RFR: 8067790: Better support for native implementations of Atomic::cmpxchg
Erik Österlund
erik.osterlund at lnu.se
Wed Dec 31 11:12:09 UTC 2014
Hi Kim,
Thank you for the review.
> On 30 dec 2014, at 23:05, Kim Barrett <kim.barrett at oracle.com> wrote:
>
>> On Dec 17, 2014, at 11:38 AM, Erik Österlund <erik.osterlund at lnu.se> wrote:
>>
>> RFE: https://bugs.openjdk.java.net/browse/JDK-8067790
>> Webrev: http://cr.openjdk.java.net/~jwilhelm/8067790/webrev.00/
>
> This seems like a lot of infrastructure, just to eliminate a
> per-platform conditionally defined macro and the corresponding test
> for its definition. If there were more atomic operations that could be
> similarly conditionalized, with a default version that can be
> overridden by a platform-specific version, some additional
> infrastructure might be warranted. But as it stands, I don't think it
> is.
>
> The rest of these comments only matter if, contrary to my suggestion
> above, some additional infrastructure is thought necessary.
>
This is what I originally thought too and hence the current solution. But voices said that using macros for this is, I quote, "that bad".
> The AtomicBase and various AtomicPlatform classes should not provide
> public cmpxchg(jbyte...) functions. They should instead provide
> protected cmpxchg_jbyte() functions, to be called by the public Atomic
> interface function (whch can make an unqualified call to
> cmpxchg_jbyte() and get the right version).
> (AtomicBase::cmpxchg_general should be renamed to cmpxchg_jbyte.)
>
> All of the template metaprogramming infrastructure proposed by the
> offered change set can instead be accomplished by one conditionally
> defined macro, e.g.
>
> - Along with each definition of AtomicPlatform, also define
> VM_HAS_ATOMIC_PLATFORM.
>
> - After all the atomic_<os_arch>.hpp headers have been conditionally
> included, add the following:
>
> #ifdef VM_HAS_ATOMIC_PLATFORM
> typedef AtomicPlatform AtomicSuper;
> #else
> typedef AtomicBase AtomicSuper;
> #endif
>
> [An alternative to the introduction of the AtomicSuper typedef would
> be to just conditionalize the base class for Atomic.]
>
> This scales with the number of AtomicPlatform definitions, rather than
> the number of specialized functions as happens with the existing code.
So your proposal is to still use ugly macros but move it to the class level instead, even though at the moment there is really only one member function that needs it. That feels a bit meh to be honest. IMO if we want to do this right, why go half the way and still rely on ugly macros?
>
> The rest of these comments only matter if, contrary to my suggestion
> above, the additional template metaprogramming infrastructure is
> thought necessary.
>
> I think the name "IsBaseOfAndDerived" would be better as
> "IsBaseAndDerived". That would also match the naming used by Boost,
> and several other similar libraries one can find via web search (some
> of which make explicit nod to the Boost name).
>
> The current implementation of IsBaseOfAndDerived (and therefore
> IsBaseOf) may (silently) provide incorrect answers when called with
> incomplete types. C++11 is_base_of requires Derived to be complete if
> it differs from Base. Boost has the stronger requirement that both
> Base and Derived must be complete. This is an important flaw in the
> offered implementations.
>
> The actual usage in this proposed change-set even relies on this
> flawed behavior of these metafunctions, since AtomicPlatform isn't
> always defined. This seems rather icky to me. The only way to address
> this would be to ensure that AtomicPlatform is defined for all
> targets, either via explicit empty definitions or via the
> VM_HAS_ATOMIC_PLATFORM technique described above.

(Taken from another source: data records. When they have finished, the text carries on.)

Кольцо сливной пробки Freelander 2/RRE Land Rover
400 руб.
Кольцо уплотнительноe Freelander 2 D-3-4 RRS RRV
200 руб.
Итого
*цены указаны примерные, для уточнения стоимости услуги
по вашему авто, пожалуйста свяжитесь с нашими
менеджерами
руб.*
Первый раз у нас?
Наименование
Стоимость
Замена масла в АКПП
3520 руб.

But if the latter,
> then we don't need all this TMP infrastructure.
>
So what you are saying here is that I should rename IsBaseOfAndDerived to IsBaseAndDerived to more closely resemble other external libraries we do not use. But if I do that my behaviour is "incorrect" because it is not identical to that of the external library. And therefore my change would not work if it was made "correctly".

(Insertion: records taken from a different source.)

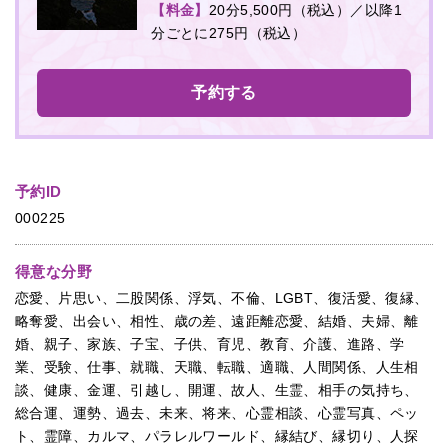
【料金】
20分5,500円（税込）／以降1
分ごとに275円（税込）
予約する
予約ID
000225
得意な分野
恋愛、片思い、二股関係、浮気、不倫、LGBT、復活愛、復縁、
略奪愛、出会い、相性、歳の差、遠距離恋愛、結婚、夫婦、離
婚、親子、家族、子宝、子供、育児、教育、介護、進路、学
業、受験、仕事、就職、天職、転職、適職、人間関係、人生相
談、健康、金運、引越し、開運、故人、生霊、相手の気持ち、
総合運、運勢、過去、未来、将来、心霊相談、心霊写真、ペッ
ト、霊障、カルマ、パラレルワールド、縁結び、縁切り、人探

On the contrary this is a well tested feature on all our supported compilers and I did not intend to engineer it to be identical to some external library if it only causes trouble rather than helping. This is our own class and it can do what we want it to do and be called what we want it to be called, and I think that is fine as long as it is well tested, which it is. At least this is my opinion. Anyone else agree?